In de geschiedenis van het christendom kennen wij genoeg voorbeelden van mensen die deze keuze tot het einde volgehouden hebben. Denken we maar aan Maximiliaan Kolbe, Titus Brandsma, Dietrich Bonhoeffer, aan onze medebroeder Aelredus Drost, aan Martin Luther King, Oscar Romero en onze broeders vsn Tibhirine, Maar die graankorrel mogen we evengoed herkennen in Aleksej Navalny en andere moedige aanklagers van onrecht en corruptie die daarvoor de rekening betalen. Of – en niet het minst – in alle naamloze verplegenden die alle risico’s erbij nemen bij het verzorgen van oude of zieke mensen. Dat is - zegt het Boek der Openbaring – “een menigte Die niemand tellen kan” (Apk 7, 9-10). In al die mensen komt Gods heerlijkheid aan het licht. Golgotha is daarmee de plaats waar een mens in kleine daden van goedheid aan zichzelf sterft opdat een ander kan leven, Tot al die mensen zegt Jezus vandaag: “Ik zal buitengeworpen worden, en neerdalen tot in de diepste dood en Ik zal jullie allen tot Mij trekken.”

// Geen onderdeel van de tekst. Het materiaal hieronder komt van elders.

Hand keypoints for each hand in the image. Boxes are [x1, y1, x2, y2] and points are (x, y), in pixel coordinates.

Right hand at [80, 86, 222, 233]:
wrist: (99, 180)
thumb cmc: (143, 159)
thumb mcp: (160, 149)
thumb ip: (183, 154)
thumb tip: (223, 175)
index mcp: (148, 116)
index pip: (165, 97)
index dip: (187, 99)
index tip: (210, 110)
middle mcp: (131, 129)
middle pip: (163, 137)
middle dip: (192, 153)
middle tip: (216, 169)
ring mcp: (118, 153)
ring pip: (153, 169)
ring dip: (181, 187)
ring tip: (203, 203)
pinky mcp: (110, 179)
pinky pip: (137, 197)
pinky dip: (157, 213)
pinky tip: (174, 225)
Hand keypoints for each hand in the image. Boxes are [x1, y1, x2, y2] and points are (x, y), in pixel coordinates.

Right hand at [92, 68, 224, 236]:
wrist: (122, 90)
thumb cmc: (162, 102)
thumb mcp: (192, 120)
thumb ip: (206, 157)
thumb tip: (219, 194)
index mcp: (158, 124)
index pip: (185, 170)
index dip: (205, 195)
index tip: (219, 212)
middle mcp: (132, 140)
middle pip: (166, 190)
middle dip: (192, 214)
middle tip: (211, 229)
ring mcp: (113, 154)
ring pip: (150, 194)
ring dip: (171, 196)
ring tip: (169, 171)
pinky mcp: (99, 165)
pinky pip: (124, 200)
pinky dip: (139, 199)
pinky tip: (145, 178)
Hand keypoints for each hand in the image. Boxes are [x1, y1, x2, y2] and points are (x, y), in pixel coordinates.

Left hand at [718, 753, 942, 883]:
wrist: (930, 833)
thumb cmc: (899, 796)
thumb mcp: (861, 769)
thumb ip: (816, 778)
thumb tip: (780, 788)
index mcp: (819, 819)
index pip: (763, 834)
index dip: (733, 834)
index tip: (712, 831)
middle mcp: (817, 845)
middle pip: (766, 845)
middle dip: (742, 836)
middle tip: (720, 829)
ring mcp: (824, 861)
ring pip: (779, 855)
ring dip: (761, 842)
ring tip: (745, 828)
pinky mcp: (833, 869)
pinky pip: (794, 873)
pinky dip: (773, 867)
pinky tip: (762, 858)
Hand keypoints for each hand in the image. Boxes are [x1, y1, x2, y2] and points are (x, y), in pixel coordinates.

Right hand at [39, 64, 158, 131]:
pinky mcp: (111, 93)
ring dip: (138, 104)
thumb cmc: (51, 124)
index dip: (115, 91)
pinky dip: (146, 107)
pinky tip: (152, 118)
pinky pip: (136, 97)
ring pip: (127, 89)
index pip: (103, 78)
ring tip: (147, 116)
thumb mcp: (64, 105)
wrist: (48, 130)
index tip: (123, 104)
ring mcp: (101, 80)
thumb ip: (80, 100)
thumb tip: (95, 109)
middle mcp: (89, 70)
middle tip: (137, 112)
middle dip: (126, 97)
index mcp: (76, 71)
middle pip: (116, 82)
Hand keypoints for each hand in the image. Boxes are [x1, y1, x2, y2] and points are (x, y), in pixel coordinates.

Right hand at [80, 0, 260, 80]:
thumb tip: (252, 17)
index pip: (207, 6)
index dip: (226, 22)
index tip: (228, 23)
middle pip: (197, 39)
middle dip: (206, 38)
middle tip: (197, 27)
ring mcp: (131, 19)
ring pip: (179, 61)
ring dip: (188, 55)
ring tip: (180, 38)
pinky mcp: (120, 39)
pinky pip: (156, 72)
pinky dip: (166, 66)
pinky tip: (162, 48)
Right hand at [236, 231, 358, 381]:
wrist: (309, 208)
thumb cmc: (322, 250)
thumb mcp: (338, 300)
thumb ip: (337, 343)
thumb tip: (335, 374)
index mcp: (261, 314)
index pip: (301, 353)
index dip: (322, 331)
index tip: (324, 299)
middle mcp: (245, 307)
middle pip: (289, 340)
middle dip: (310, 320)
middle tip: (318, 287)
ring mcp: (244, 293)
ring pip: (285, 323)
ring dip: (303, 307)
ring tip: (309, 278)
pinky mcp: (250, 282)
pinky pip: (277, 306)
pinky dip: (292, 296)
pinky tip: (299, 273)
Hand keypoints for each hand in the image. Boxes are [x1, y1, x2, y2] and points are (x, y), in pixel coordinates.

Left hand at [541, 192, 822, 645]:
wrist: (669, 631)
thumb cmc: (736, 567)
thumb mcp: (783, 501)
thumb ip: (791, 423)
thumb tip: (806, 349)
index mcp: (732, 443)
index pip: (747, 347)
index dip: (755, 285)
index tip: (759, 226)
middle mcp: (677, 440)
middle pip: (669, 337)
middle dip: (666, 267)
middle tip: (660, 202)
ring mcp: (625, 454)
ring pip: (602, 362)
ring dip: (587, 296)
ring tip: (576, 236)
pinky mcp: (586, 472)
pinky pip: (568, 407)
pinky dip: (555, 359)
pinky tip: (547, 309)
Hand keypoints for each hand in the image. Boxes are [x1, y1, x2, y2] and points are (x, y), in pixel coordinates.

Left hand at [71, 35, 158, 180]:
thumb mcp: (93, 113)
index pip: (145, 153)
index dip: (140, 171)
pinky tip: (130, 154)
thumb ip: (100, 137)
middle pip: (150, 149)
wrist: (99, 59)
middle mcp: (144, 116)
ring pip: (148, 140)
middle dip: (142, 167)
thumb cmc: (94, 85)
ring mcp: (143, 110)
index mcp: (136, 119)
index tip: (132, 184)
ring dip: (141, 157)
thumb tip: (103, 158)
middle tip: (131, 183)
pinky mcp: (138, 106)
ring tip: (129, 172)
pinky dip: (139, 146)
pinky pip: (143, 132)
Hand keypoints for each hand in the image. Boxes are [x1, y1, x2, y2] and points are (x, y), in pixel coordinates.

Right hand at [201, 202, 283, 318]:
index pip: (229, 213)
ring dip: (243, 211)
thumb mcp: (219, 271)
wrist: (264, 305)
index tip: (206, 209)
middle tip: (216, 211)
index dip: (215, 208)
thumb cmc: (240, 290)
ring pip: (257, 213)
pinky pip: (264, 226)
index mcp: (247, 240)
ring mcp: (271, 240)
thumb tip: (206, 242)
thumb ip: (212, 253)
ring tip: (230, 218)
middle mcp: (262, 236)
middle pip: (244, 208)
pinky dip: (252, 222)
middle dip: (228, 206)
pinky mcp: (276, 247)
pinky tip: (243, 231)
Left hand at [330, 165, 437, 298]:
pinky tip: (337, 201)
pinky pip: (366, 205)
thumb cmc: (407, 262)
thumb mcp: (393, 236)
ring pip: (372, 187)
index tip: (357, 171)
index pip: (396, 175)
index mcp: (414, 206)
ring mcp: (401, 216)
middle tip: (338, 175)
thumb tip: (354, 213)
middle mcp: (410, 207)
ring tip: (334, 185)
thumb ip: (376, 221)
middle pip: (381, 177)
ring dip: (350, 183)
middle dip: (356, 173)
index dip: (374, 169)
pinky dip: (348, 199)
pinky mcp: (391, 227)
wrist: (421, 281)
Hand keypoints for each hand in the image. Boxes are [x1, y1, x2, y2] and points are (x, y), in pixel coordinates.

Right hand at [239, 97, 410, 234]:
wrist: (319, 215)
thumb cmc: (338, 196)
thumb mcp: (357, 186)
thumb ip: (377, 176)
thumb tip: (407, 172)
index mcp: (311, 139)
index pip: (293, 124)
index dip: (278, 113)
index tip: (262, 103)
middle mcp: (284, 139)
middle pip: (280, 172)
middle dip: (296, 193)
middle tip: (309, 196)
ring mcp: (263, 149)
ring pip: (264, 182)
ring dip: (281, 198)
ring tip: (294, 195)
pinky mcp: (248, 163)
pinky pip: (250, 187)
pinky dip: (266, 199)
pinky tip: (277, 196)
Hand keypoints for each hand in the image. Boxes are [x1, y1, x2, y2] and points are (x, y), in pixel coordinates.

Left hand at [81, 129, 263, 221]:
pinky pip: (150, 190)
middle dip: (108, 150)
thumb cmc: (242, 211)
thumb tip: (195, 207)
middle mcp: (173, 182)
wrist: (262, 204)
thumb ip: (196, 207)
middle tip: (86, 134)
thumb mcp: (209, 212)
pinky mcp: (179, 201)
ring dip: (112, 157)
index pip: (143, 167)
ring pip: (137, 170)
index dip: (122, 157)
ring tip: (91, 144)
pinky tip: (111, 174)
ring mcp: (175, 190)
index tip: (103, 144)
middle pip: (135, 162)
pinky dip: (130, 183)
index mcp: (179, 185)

Voor deze weg die Jezus gegaan heeft Jesaja ver vooraf een prachtig beeld gebruikt dat mij na aan het hart ligt en waarmee ik wil eindigen:
‘Zoals de regen en de sneeuw uit de hemel neerdalen
en pas daarheen terugkeren wanneer zij de aarde hebben gedrenkt,
haar hebben bevrucht en met planten bedekt […],
zo zal het ook gaan met mijn woord. […]
Het keert niet vruchteloos naar Mij terug,
maar pas wanneer […] het alles heeft volvoerd waartoe Ik het heb gezonden. ’
(Js 55,9-12).
1e lezing: Jeremia 31, 31-34; 2e lezing: Hebr. 5, 7-9; evangelie: Johannes 12, 20-33
De evangelietekst uit de Willibrordvertaling 1978:
Onder degenen die bij gelegenheid van het feest optrokken ter aanbidding waren ook enige Grieken. Dezen nu klampten Filippus van Betsaida in Galilea aan en vroegen hem: ‘Heer, wij zouden Jezus graag spreken.’ Filippus ging het aan Andreas vertellen en tenslotte brachten Andreas en Filippus de boodschap aan Jezus over. Jezus antwoordde hun: ‘Het uur is gekomen, dat de Mensenzoon verheerlijkt wordt. Voorwaar, voorwaar, Ik zeg u: als de graankorrel niet in de aarde valt en sterft, blijft hij alleen: maar als hij sterft, brengt hij veel vrucht voort. Wie zijn leven bemint, verliest het, maar wie zijn leven in deze wereld haat, zal het ten eeuwigen leven bewaren. Wil iemand Mij dienen, dan moet hij Mij volgen; waar Ik ben, daar zal ook mijn dienaar zijn. Als iemand Mij dient, zal de Vader hem eren. Nu is mijn ziel ontroerd. Wat moet ik zeggen? Vader, red Mij uit dit uur? Maar daarom juist ben Ik tot aan dit uur gekomen. Vader, verheerlijk uw Naam!’ Toen kwam er een stem vanuit de hemel: ‘Ik heb Hem verheerlijkt en zal Hem wederom verheerlijken.’ Het volk dat er bij stond te luisteren zei dat het gedonderd had. Anderen zeiden: ‘Een engel heeft tot Hem gesproken.’ Maar Jezus sprak: ‘Niet om Mij was die stem, maar om u. Nu heeft er een oordeel over deze wereld plaats, nu zal de vorst dezer wereld worden buitengeworpen; 32 en wanneer Ik van de aarde zal zijn omhoog geheven, zal ik allen tot Mij trekken.’ Hiermee duidde Hij aan, welke dood Hij zou sterven.